Create a cgroup CPU report with quota, worker count, throttling, and tuning decision.


Case Study 3: Priority Inversion In A Real-Time Path

Scenario: A high-priority audio thread waits on a lock held by a low-priority logging thread. A medium-priority CPU task keeps running, delaying the lock holder.

Source anchor: POSIX real-time scheduling and Linux priority-inheritance mutexes are the practical anchor. See pthread mutex protocols.

Module concepts: priority inversion, real-time scheduling, mutex, priority inheritance.

Wrong Approach

"The high-priority thread always runs first."

Better Approach

Avoid shared locks on real-time paths or use priority inheritance:

audio thread:
no blocking I/O
bounded lock hold time
priority-inheritance mutex if unavoidable

Tradeoff Table

ChoiceGainCost
ordinary mutexsimpleinversion risk
priority inheritance mutexbounds inversionadded complexity
remove shared lock from RT pathstrongest latency controlredesign effort

Failure Mode

The low-priority lock holder cannot run long enough to release the mutex because a medium-priority task keeps preempting it, so the high-priority thread misses timing goals.

Project / Capstone Connection

This maps directly to robotics, media, or control-system capstones where one timing-critical thread shares data with background logging or telemetry.

Required Artifact

Draw the three-thread schedule and identify where priority inheritance changes it.


Case Study 4: Fork/Exec In A Request Path

Scenario: A server shells out to an external command on each request. Under load, process creation overhead and zombie cleanup become visible.

Source anchor: Linux process APIs are documented in man pages such as fork(2), execve(2), and wait(2).

Module concepts: fork, exec, wait, process lifecycle, context switch.

Wrong Approach

Treat child process creation as a free function call.

Better Approach

Choose the execution model:

rare admin task:
fork/exec acceptable

hot request path:
long-lived worker pool or library call

must fork:
timeout, wait/reap, resource limits

Tradeoff Table

ChoiceGainCost
fork/exec per requestprocess isolationhigh overhead
worker poollower latencylifecycle management
library call in-processfastest pathless isolation

Failure Mode

Per-request process creation amplifies context-switch cost, process-table churn, and zombie buildup until throughput collapses under load.

Project / Capstone Connection

Use this when evaluating whether a capstone service should shell out to tools, media converters, or scripts inside a request path.

Required Artifact

Write a process lifecycle trace: parent, child, exec, exit, wait, timeout, cleanup.


Case Study 5: Real-Time Deadline Miss

Scenario: A robotics control loop must run every 10 ms. A general-purpose scheduling policy misses deadlines under competing load.

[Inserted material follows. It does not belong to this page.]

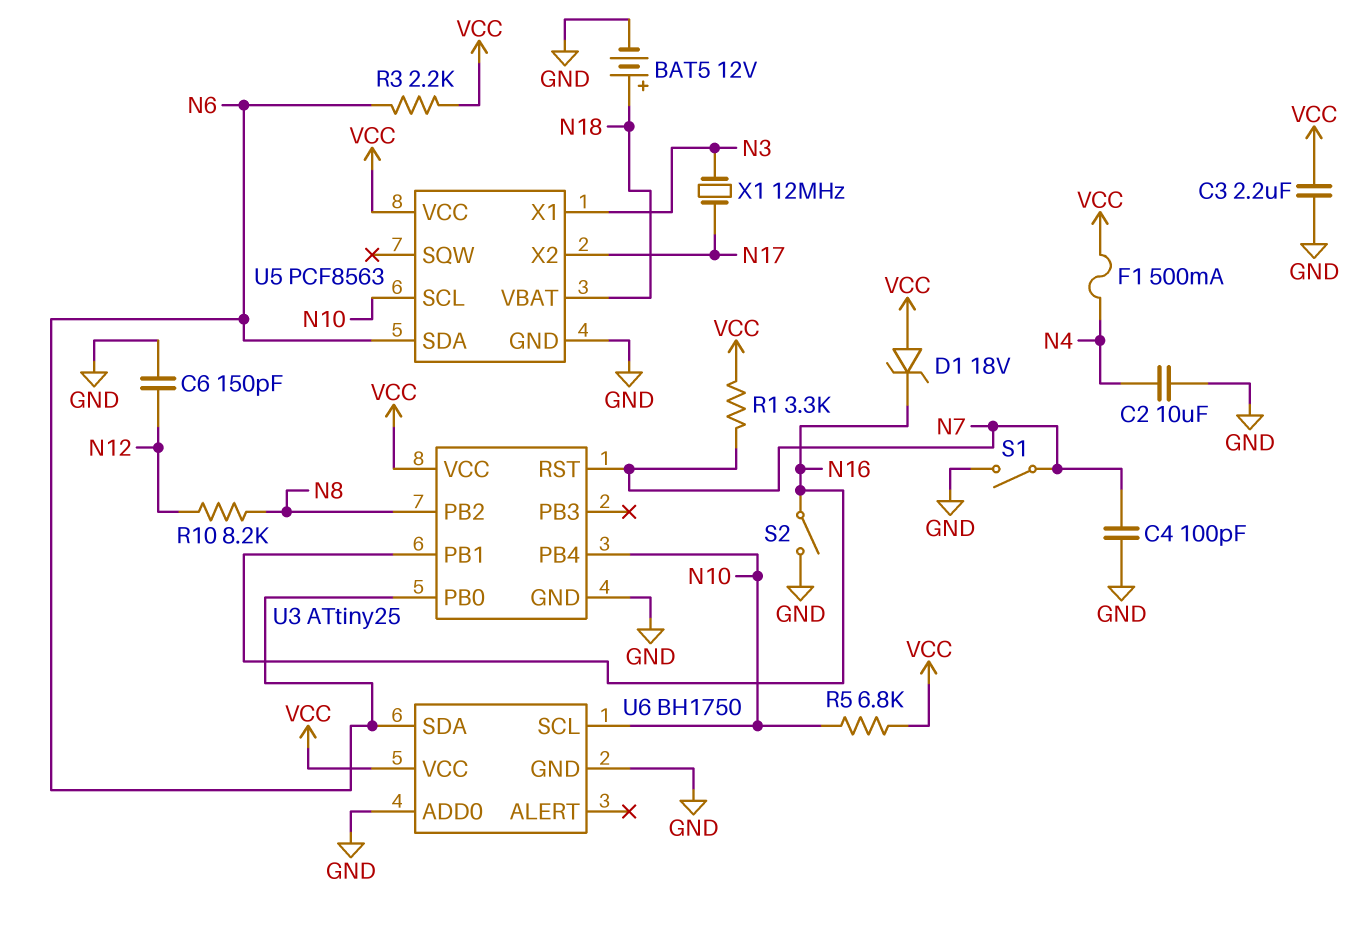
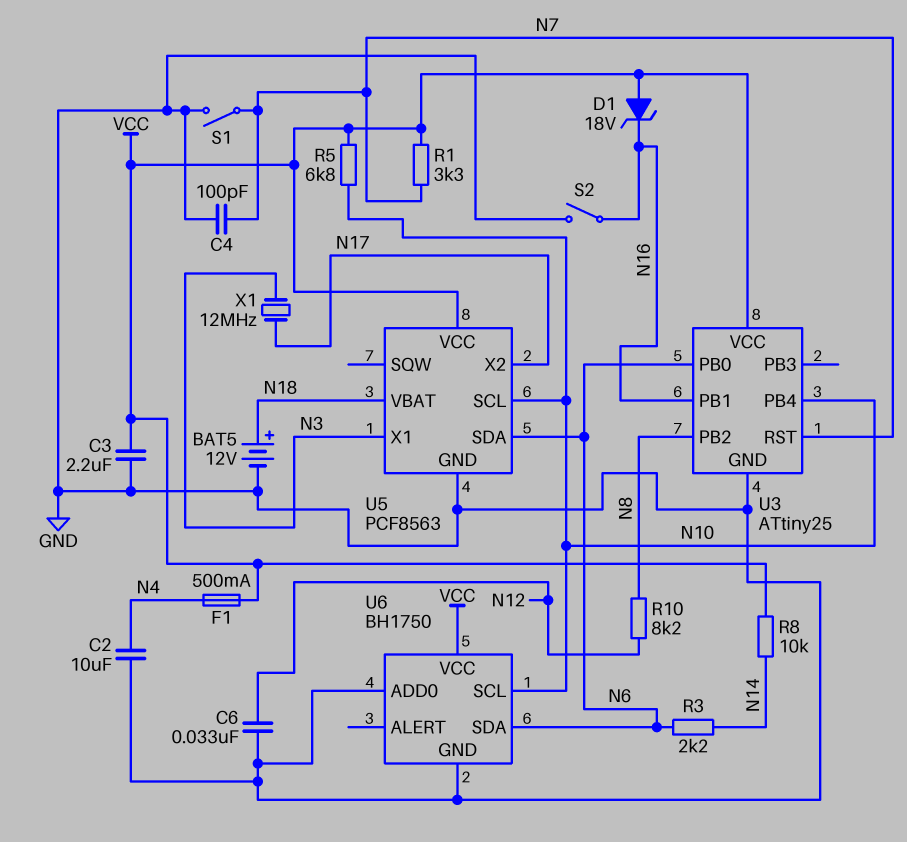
C6: 150pF (GND, N12) -> 33nF (GND, N12)
R3: 2.2k (N6, VCC) -> 2.2k (N6, N14)
R8: none -> 10k (N14, VCC)

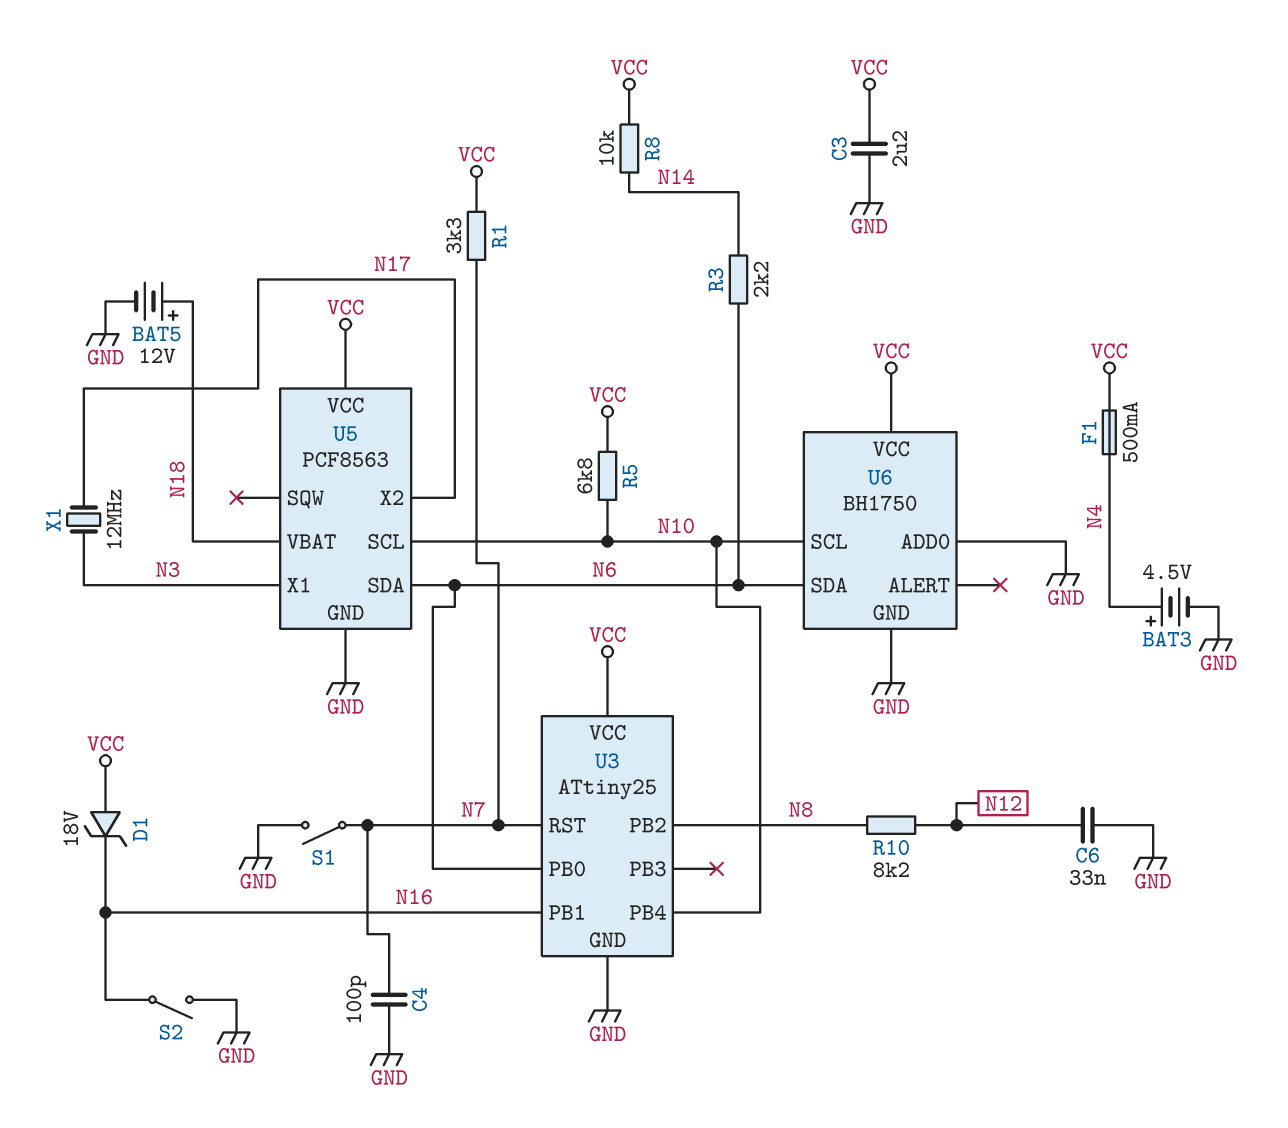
BAT3: none -> 4.5V (plus N4, minus GND)
C2: 10uF (GND, N4) -> none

Source anchor: Linux scheduler docs and POSIX scheduling APIs explain normal and real-time policy distinctions. See sched(7).

Module concepts: real-time scheduling, deadline, RMS/EDF intuition, preemption.

Wrong Approach

"Fast average runtime is enough."

Better Approach

Budget worst case:

period:
10 ms

worst-case execution:
measured under load

scheduling policy:
real-time if justified

failure:
safe fallback on missed deadline

Tradeoff Table

ChoiceGainCost
general-purpose schedulingsimple deploymentmissed deadlines under load
real-time policybetter deadline controlrisk to system fairness
reduce competing loadsafer timing marginless consolidation

Failure Mode

Average execution time looks fine, but a burst of competing work stretches worst-case latency beyond the 10 ms period and causes deadline misses.

Project / Capstone Connection

This fits embedded, robotics, or streaming capstones where periodic control or media tasks need bounded scheduling behavior.

Required Artifact

Write a deadline analysis with period, WCET, competing tasks, policy, and miss behavior.


Source Map

SourceUse it for
Linux CFS Schedulerfairness and virtual runtime
Linux cgroup v2resource control for processes/containers
pthread mutex protocolspriority inheritance
fork(2), execve(2), wait(2)process lifecycle
sched(7)Linux scheduling policies

Completion Standard

  • At least three artifacts are completed.
  • At least one artifact includes a schedule trace.
  • At least one artifact includes cgroup or priority tuning.